With so little margin for error, most games down the stretch have felt like must-win scenarios. The anticipation for fans is pitched so high that any setback feels like plummeting to the depths of despair. In a game that is uniquely defined by almost constant failure, it’s no wonder that a few bad ball-strike calls, or balls laced hard directly into fielders’ gloves, or a pitch left a little too much in the middle of the plate can feel like ponderous torment. A sudden weight tugging you back down to your worst suspicions of this year’s outcome.

The reward for enduring these moments must be beneficial enough to keep fans hanging on. It would be easier to check out and avoid the anxiety, except that every big moment fuels something deep inside us. Fans who endured the seasons since the last playoff team in 2016, or those who have withstood enough disappointments or false hope over the decades are willing to twist themselves into bundles of jittery nerves just for the satisfaction of feeling this profound spirit thrusting them out of their seats with every timely hit, big strikeout, double play or big fly. It’s a feeling that is almost involuntary, whether if they are leaping off their couch or rising to their feet at the ballpark with thousands of others just like them.

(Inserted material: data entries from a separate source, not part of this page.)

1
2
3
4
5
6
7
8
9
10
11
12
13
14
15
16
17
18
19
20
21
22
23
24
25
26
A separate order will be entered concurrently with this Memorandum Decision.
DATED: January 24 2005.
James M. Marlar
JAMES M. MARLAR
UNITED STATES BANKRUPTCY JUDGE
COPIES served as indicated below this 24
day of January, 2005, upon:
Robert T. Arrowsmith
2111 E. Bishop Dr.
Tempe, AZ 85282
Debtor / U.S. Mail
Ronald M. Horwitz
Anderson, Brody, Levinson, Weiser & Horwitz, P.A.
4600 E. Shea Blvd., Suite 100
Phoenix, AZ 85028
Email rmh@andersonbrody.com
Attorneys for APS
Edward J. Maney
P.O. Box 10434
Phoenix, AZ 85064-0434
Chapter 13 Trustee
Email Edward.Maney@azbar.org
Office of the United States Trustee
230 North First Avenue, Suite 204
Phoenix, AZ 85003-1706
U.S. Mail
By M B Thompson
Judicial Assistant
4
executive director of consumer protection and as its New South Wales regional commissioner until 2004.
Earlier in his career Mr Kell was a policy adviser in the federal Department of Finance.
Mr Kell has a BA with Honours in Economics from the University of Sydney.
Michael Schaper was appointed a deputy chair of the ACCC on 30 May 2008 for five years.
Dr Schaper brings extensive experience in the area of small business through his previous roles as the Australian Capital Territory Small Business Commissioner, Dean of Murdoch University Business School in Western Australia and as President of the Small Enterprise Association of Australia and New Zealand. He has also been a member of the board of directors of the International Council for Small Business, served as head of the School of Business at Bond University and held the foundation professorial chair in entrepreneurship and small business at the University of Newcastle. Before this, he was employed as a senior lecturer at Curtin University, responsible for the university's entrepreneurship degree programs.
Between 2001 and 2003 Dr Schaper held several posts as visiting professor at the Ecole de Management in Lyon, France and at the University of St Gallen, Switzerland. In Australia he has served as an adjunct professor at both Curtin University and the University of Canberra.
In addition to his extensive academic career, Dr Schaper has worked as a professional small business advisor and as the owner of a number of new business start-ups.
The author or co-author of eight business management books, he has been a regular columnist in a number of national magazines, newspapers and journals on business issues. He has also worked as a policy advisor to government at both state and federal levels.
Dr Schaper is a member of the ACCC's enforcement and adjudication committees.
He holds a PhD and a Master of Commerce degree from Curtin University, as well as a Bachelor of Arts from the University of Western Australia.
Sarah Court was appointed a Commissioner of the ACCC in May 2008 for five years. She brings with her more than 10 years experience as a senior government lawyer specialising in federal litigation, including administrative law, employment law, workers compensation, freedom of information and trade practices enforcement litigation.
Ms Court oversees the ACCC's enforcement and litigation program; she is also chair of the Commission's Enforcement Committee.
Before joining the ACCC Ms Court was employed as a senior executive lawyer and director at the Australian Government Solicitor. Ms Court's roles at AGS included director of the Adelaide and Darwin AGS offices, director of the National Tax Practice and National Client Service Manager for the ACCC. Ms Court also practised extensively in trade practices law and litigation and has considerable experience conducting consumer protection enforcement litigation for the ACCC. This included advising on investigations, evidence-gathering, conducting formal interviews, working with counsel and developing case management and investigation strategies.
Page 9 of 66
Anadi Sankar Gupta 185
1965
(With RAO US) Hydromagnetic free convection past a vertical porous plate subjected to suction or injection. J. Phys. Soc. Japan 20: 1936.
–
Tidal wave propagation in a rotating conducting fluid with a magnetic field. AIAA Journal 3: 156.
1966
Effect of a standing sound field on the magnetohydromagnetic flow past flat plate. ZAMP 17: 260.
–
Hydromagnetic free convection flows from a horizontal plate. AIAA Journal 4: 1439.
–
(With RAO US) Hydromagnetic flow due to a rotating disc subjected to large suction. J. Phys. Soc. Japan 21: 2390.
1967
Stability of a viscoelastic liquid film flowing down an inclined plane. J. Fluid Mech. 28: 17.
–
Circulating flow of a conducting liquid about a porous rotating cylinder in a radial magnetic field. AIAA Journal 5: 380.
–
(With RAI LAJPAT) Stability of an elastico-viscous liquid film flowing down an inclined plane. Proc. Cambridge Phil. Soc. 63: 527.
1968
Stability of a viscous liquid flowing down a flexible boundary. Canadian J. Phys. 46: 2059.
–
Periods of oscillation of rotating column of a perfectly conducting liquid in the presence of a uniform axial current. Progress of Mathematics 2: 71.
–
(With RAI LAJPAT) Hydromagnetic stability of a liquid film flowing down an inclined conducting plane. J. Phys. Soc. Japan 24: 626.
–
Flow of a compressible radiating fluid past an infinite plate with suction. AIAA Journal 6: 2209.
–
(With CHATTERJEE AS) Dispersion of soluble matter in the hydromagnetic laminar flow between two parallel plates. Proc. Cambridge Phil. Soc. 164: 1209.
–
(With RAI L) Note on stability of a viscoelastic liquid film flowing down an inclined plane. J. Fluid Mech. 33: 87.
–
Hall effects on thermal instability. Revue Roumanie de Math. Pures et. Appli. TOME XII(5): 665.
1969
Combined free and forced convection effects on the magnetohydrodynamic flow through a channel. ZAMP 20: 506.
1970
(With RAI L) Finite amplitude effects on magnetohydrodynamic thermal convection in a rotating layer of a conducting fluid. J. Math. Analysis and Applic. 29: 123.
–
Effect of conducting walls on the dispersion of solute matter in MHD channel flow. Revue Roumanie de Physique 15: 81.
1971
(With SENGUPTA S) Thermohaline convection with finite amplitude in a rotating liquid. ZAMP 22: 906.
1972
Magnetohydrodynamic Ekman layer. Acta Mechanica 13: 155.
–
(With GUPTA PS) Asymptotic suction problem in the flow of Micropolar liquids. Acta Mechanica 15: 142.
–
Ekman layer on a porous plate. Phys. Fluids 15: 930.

Think of the journey that’s brought us here. It was Dunedin, then Buffalo. The third wave, the fourth wave and the Delta variant. The moments when it seemed like a return to something close to normal remained distant, and the eventual return of the team to this side of the border, with their own fans filling the stands.

It may have begun in November of last year, when pitcher Robbie Ray re-signed quickly with the club just days into baseball’s free agency signing period following the World Series. It was a signing so unheralded in the moment that for months afterward, it merited at most a perfunctory acknowledgment as the discussion turned to which top-flight Jays may sign, or for whom they may settle after missing out.

And now, it’s about ensuring that Ray – the ace of the staff and a legitimate Cy Young Award candidate – is lined up to pitch as many critical games as possible.

It’s also about Marcus Semien, the unexpected ballast of the team who also took a one-year deal as the Jays’ second or third or fourth choice in the free agent pool who has etched himself into the record books this year.

It’s about Vlad, too. And Bo. And George Springer’s knee and Lourdes Gurriel Jr.’s hand. And Hyun Jin Ryu’s neck. And it’s down to this: One week, six games. A critical series with the New York Yankees, and so much scoreboard watching.

The term “nervous anticipation” hardly seems to cover it.

The fan’s mind races, and their bodies can barely tolerate a moment of stillness. And their souls ache for something great to happen. It’s agony, but it’s all any of us could wish for.